━━━ BRANO

La visita al Musee d’Orsay, peraltro non lontano dal Quai-des-Orfevre quartier generale di Jules Maigret, ci ha portato invece in un’epoca diversa, ottocento-inizi novecento, e rimangono veramente impressi i saloni dedicati a Modigliani, o i padiglioni di mobili biedermeyer di questa vecchia stazione riconvertita in pinacoteca, attraversata da condutture e tutta aperta sul piano terra, in stile liberty.
Ma il nostro viaggio a Parigi non ci ha visto solo visitatori di musei. I nostri pomeriggi erano dedicati invariabilmente, dalle quindici e trenta in poi, alla visita dei quartieri.
Innanzitutto, il quartiere latino, dove era il nostro albergo (chez Maxim’s, delizioso e tipico, con arredamento in ferro battuto e ricchi tendaggi, a due passi dalla Sorbonne e da Rue de la Contrescarpe). Questo quartiere è addossato alla Rive Gauche e collegato attraverso Fabourg Saint Germain, alla Senna e a Notre Dame.
Alla visita a Notre-Dame ed al quartiere circostante abbiamo dedicato un’intera mattinata. Il tempo di quel giorno fu in assoluto il peggiore di tutta la settimana trascorsa nella città, ciò nondimeno l’immensa chiesa affacciantesi sul grande fiume che attraversa Parigi, pur sferzata da un vento gelido che increspava e intorbidiva le acque del fiume, si ergeva in un fascino indimenticabile. Il portale medievale sormontato di statue domina il “parvis” sotto il quale abbiamo visitato l’antica Lutèce romana, la culla di Parigi fondata da Giulio Cesare nel 52 a.c., contendendo l’antico villaggio abitato dal popolo gaulois dei Parisii al grande Vercingetorige e mantenendolo per 452 anni. Il vasto interno della chiesa illuminato da vetrate (purtroppo la visita sul perimetro laterale era interdetta da lavori), restano indelebili nella memoria. Ai lati, Notre-Dame è circondata dall’Hotel Dieu, antico ospedale risalente al 18^ secolo. Dal lato Senna si affacciano bancarelle di libri antichi e vecchi negozi. Di quella giornata non si può dimenticare la visita alla Concièrge, le antiche carceri dove nelle volte sotterranee rimane incancellabile la narrazione delle gesta di Abelardo ed Eloisa, la coppia di amanti medievali simbolo della passione divina, l’attenzione di Parigi per quest’epopea si trova documentata anche al Père Lachaise, il più famoso cimitero della città che ospita un tempietto universalmente venerato come la loro tomba. Della visita al Père Lachaise serbiamo un ricordo dolcissimo; la passeggiata lungo i viali a scalinate, dove ad ogni angolo troviamo tombe di personaggi ed artisti, molti italiani, sognati ad occhi aperti, come ad esempio Modigliani o Piero Gobetti, Rossini o anche la povera Marie Trintignant, e il ricordo delle epigrafi marmoree che attestano vite passate e morti ancor più gloriose sono appena paragonabili da noi alla dolcezza del cimitero inglese o acattolico di porta San Paolo ad Ostiense; nello scolorire del pomeriggio primaverile l’animo si ben predisponeva alla contempazione ed alla pace.

━━━━━━

COMPITI -
1. Rispondi a queste domande sul brano su Parigi:
(a) In quale quartiere si trovava l'albergo?
(b) Da chi fu fondata l'antica Lutèce, e in che anno?
(c) Da che ora iniziavano i pomeriggi dedicati alla visita dei quartieri?
2. Per favore, prosegui il brano su Parigi a partire dalla sua ultima frase.
Le voci che vengono dopo il brano su Parigi non servono.

━━━ DATI ESTRATTI

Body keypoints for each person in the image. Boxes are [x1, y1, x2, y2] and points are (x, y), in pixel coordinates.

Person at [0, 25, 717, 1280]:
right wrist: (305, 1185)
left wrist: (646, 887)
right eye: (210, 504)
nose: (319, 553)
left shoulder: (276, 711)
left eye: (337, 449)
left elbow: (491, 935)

━━━━━━
━━━ DATI ESTRATTI

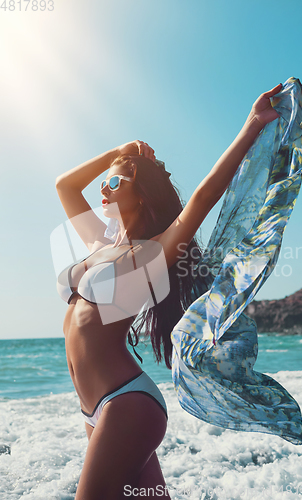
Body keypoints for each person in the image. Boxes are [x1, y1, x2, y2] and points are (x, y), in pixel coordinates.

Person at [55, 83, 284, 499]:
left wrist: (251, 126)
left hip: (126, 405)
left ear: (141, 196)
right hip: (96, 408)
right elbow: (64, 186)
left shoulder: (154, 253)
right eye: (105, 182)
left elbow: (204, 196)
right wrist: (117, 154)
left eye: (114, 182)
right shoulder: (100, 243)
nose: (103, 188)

━━━━━━

RISPOSTE ATTESE -
1.
(a) Nel quartiere latino.
(b) Da Giulio Cesare, nel 52 a.C.
(c) Dalle quindici e trenta.

2.
Nel nostro girovagare pomeridiano per i quartieri, che sceglievamo guidati unicamente dai nostri personalissimi “amarcord”, armati di baguette che in Francia si trova appena sfornata praticamente ad ogni ora del giorno nelle boulangerie, abbiamo deciso di spingerci sino a Saint Denis. A tredici fermate di metropolitana dal centro città si trova la banlieu di Saint Denis, dove si può visitare la famosa abbazia, intitolata al vescovo cristiano inviato nel 250 d.c. ad evangelizzare i Galli e martirizzato da Diocleziano o dai Valeri, che custodisce le tombe dei re di Francia. Meta di turismo d’elite, essa mostra ai visitatori i mausolei dove riposano i re dall’epoca capetingia in poi, in sarcofagi monumentali sormmontati da effigie e necrologi.
L’abbazia è stata costruita nel VII secolo e dopo re Dagoberto vi sono state traslate le tombe dei re, sorta di sacro Pantheon, dal X sec. in poi e fino alla rivoluzione francese, con i resti dei Borboni riesumati dalle fosse comuni.
Alla fine della visita, non abbiamo saputo resistere dal visitare le vicinanze del luogo sacro, addentrandoci nel sobborgo parigino a maggioranza di colore; abbiamo preso un caffè in un vecchio bar, il cui arredamento risaliva probabilmente agli anni quaranta, nella strada principale un concertino di artiste di strada, donne anziane abbigliate in modo variopinto ed ispirato a certa moda americana del periodo maccartista, cantavano vecchie canzoni accompagnandosi con una tromba. Uno spettacolo stupendo.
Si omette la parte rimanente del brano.